-- Begin SUPPLIED TEXT --
I'd like to use PySide to define the basic QT classes and the mapping between C++ and python, but to do so in both standalone python code and from embedded python using boost::python.

First, the module definition and class returning QPointF:

QPointF  X::getY() { 
  return QPointF(); 
}    

BOOST_PYTHON_MODULE(myBoostPythonModule)
{
// is there some magic init/register commands to put here?
boost::python::api::object module     = import("__main__");
boost::python::api::object name_space = module.attr("__dict__");
boost::python::exec("from PySide.QtCore import *",name_space,name_space);
boost::python::exec("import sys,os\nprint(sys.modules)",name_space,name_space);

class_<X, boost::noncopyable>(
            "X", init<const char*>())
        .def("getY",&X::getY)
        ;
}

Now, the application's embedded python code, last line is what fails and I'm wondering how to get around:

execute("import myBoostPythonModule");     // OK
execute("x=myBoostPythonModule.X('foo')"); // OK

execute("w=QPointF()\nprint(w)");          // OK
// PySide.QtCore.QPointF(0.000000, 0.000000)

execute("y=x.getY()");                     // FAIL:
// TypeError: No to_python (by-value) converter found for C++ type: QPointF

What's going on here, I can create a QPointF, but the name somehow isn't bound between python and c++ ? Am I missing some imports in the module to tell it to import from PySide?
-- End SUPPLIED TEXT --
**DIRECTIONS:**
(A) Please translate this sentence from the PySide and boost::python question into Spanish: "Am I missing some imports in the module to tell it to import from PySide?"
(B) Resume the PySide and boost::python question, writing on from its final sentence.
-- Begin EXCERPTED RECORDS --
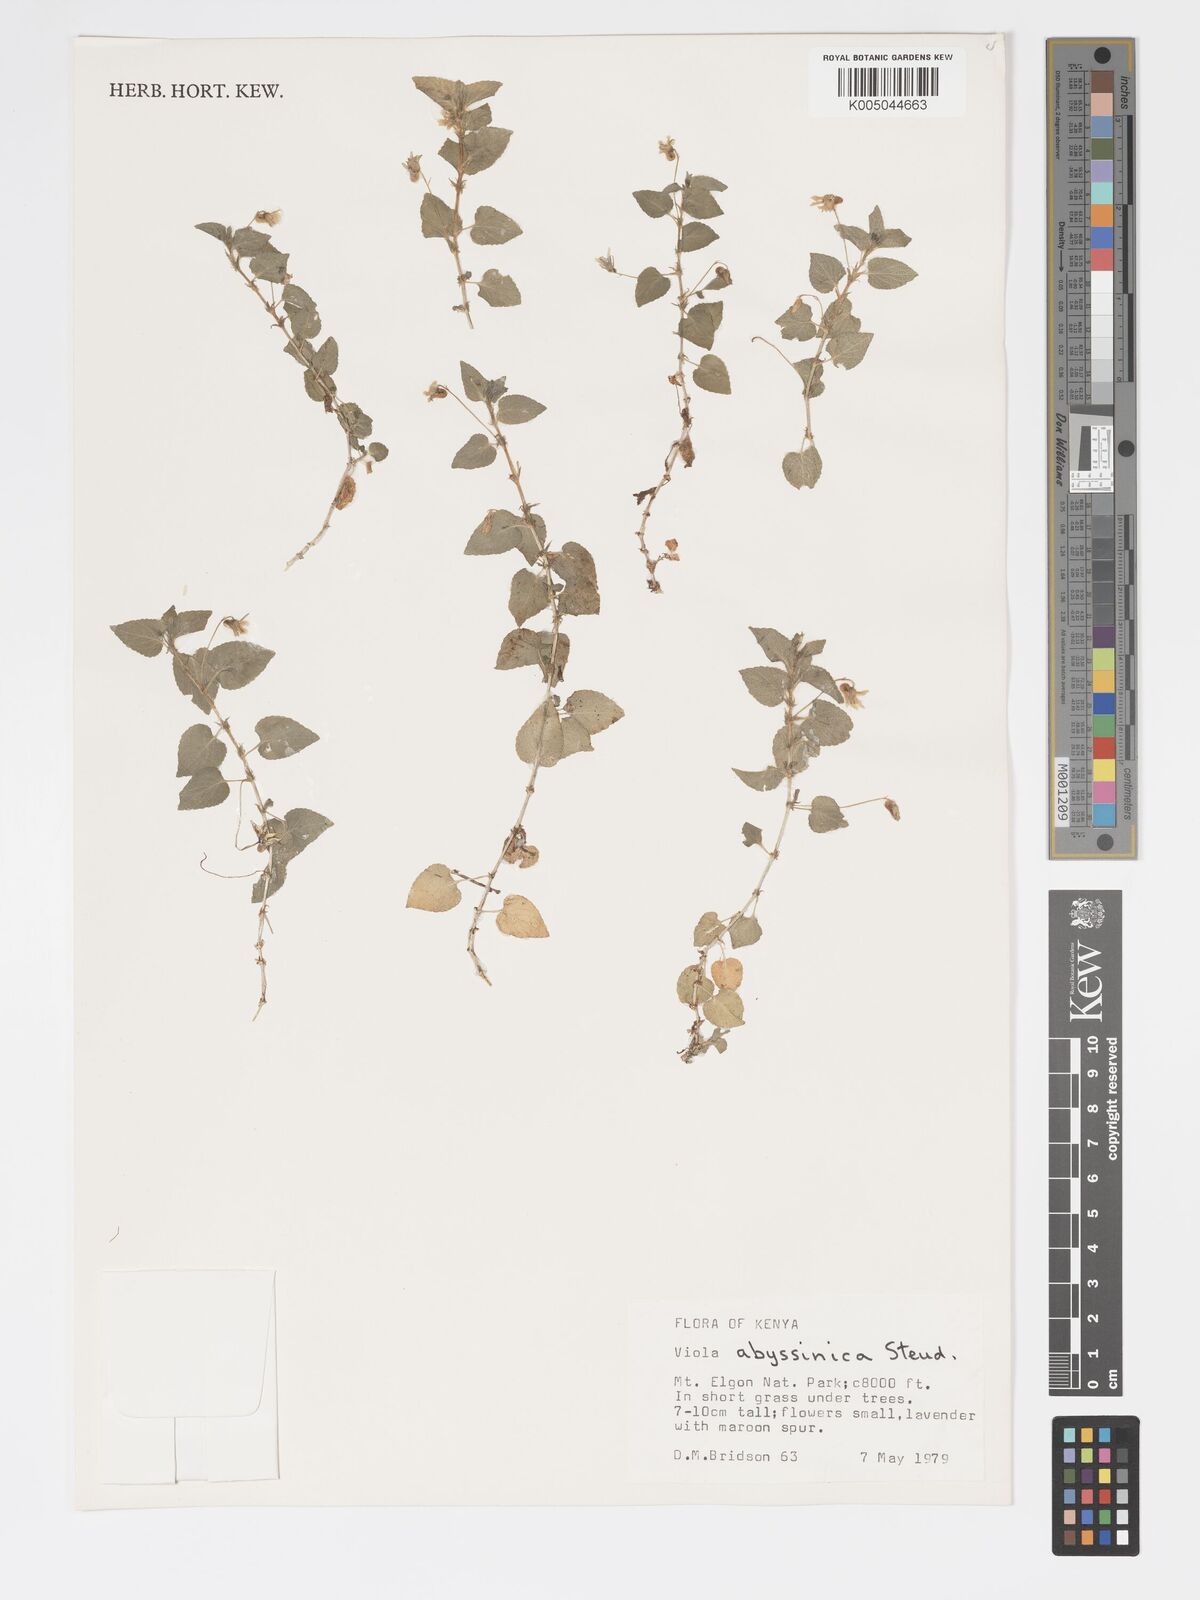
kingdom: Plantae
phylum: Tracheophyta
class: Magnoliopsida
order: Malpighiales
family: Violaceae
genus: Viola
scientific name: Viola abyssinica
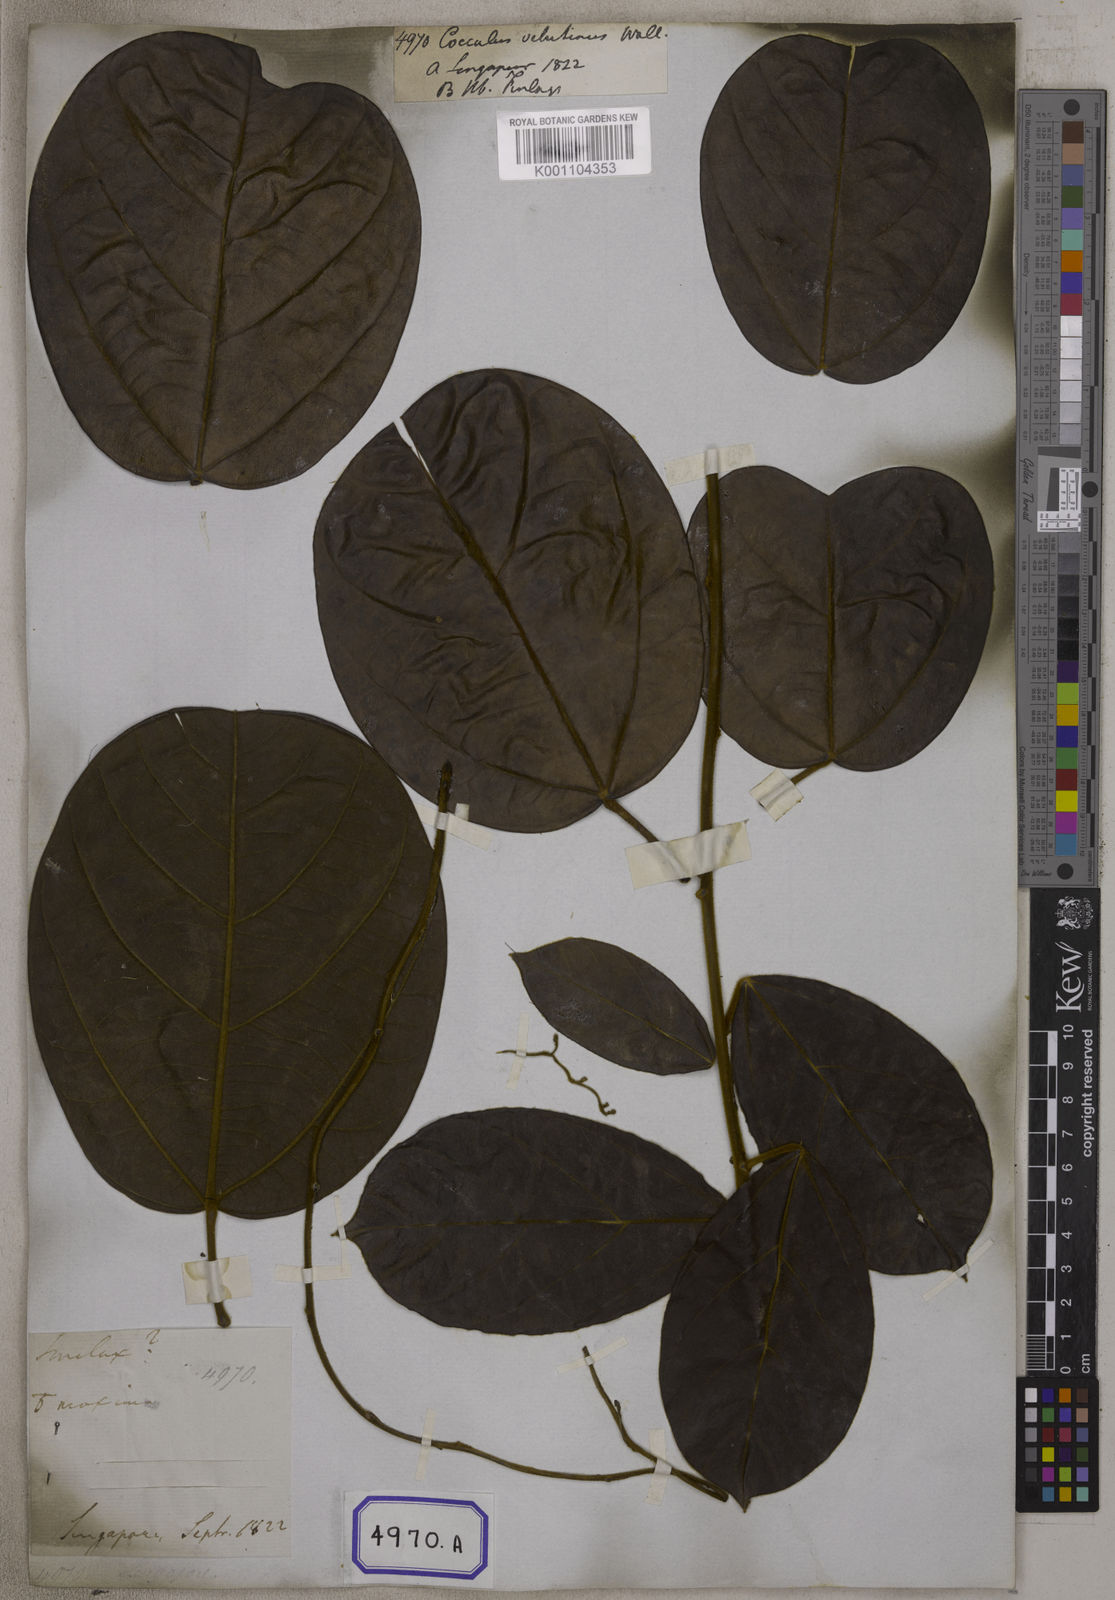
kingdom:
-- End EXCERPTED RECORDS --
**REPLIES:**
(A) ¿Me faltan algunas importaciones en el módulo para indicarle que importe desde PySide?

(B)
PySide provides its Qt bindings with Shiboken. Shiboken generates Python C API bindings that supporting its own type conversion system. The knowledge of these conversions resides within the Shiboken generated bindings, and not the Python type system. Thus, PySide knows how to convert a QPointF object to/from C++/Python; Python's type system does not.

When an object transitions through a function exposed with Boost.Python, then Boost.Python will check its registry for the appropriate type converter. These converters provide Boost.Python with knowledge on how to convert to/from C++/Python for types exposed through Boost.Python. Hence, when Boost.Python tries to return a QPointF C++ type to Python, it throws an exception as the conversion has not been registered with Boost.Python.

Here is the annotated code:

import myBoostPythonModule
from PySide.QtCore import *
...
x=myBoostPythonModule.X('foo') # Boost.Python knows how to convert C++ X
                               # to Python X.  Python's type system does not.

w=QPointF()                    # Shiboken knows how to convert C++ QPointF to
                               # Python QPointF.  Python's type system does not.
print(w)                       # Shiboken knows how to represent C++ QPointF as
                               # a string.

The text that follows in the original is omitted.